Charles A. Dana, a War Department observer, wrote: “The bravery of the blacks at Milliken’s Bend completely revolutionized the sentiments of the army with regard to the employment of Negro troops.”
On a late June visit to Grant, Eaton found the general “had found time and inclination to make plans for the Negro population in and around Vicksburg.” He noted that Grant’s “willingness to lend himself and his energies to a work in one sense far removed from the great issues he was facing was nothing less than marvelous.”
There is little on Grand Junction’s landscape to mark its place in the demise of slavery. Railroad tracks still cross downtown and the southeast part of town near the Pleasant Grove Missionary Baptist Church. Unfortunately, a recent archaeological study determined that the contraband camp’s exact site remains unknown.

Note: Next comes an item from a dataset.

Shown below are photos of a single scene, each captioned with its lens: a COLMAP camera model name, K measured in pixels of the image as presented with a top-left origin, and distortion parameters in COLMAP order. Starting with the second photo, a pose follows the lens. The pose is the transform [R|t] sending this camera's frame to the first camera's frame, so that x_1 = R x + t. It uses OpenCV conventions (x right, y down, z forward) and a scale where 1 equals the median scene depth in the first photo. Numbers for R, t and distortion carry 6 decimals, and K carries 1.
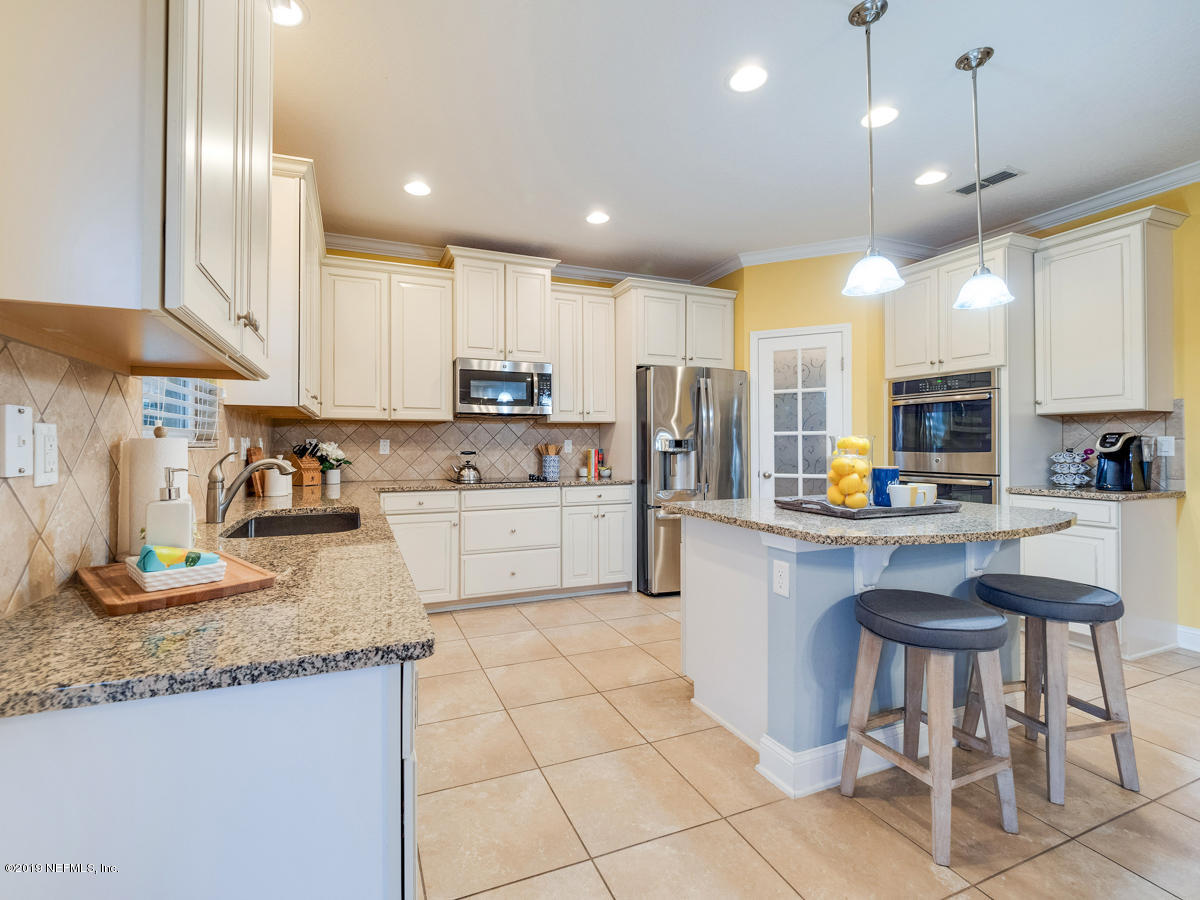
lens RADIAL K [[532.2, 0, 566.9], [0, 532.2, 439.3], [0, 0, 1]] dist [0.000040, -0.000074]
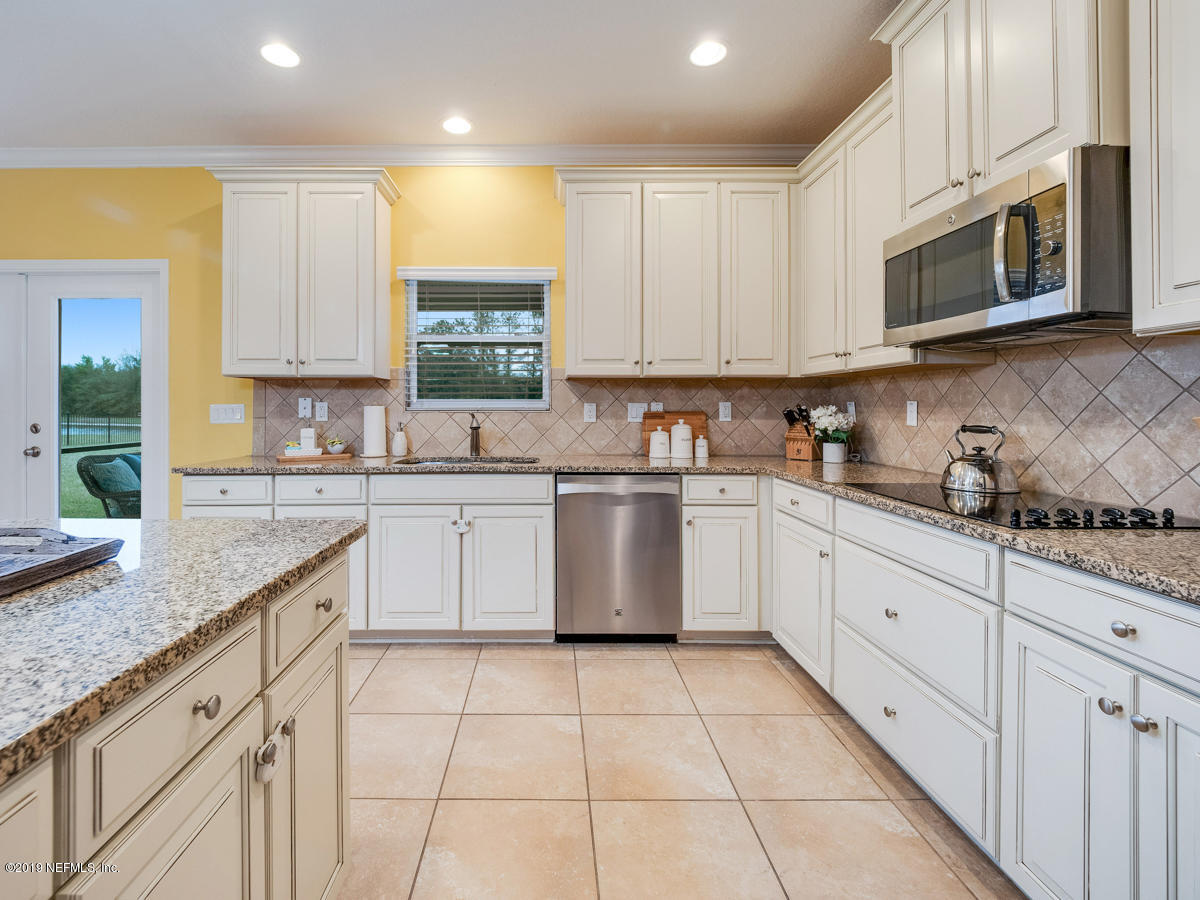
lens RADIAL K [[538.3, 0, 544.2], [0, 538.3, 405.7], [0, 0, 1]] dist [-0.000779, -0.000145]
pose [[-0.374455, -0.002418, -0.927242, 0.394868], [0.009749, 0.999931, -0.006545, 0.005683], [0.927194, -0.011490, -0.374406, 0.884057]]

Grant’s and Eaton’s memories were still fresh when they met a final time in New York in 1885, as the former president lay dying of throat cancer. No longer able to talk, Grant beckoned Eaton near and wrote on a tablet, “I am very glad to see you, and wish I could have some conversation with you.” He had hoped Eaton could “say something of our use of and utilizing the Negroes down about Grand Junction….In writing on that subject for my book I had to rely on memory.” Eaton noted in his memoir that Grant recalled “the essentials of our enterprise, and reported them with surprising accuracy and completeness.”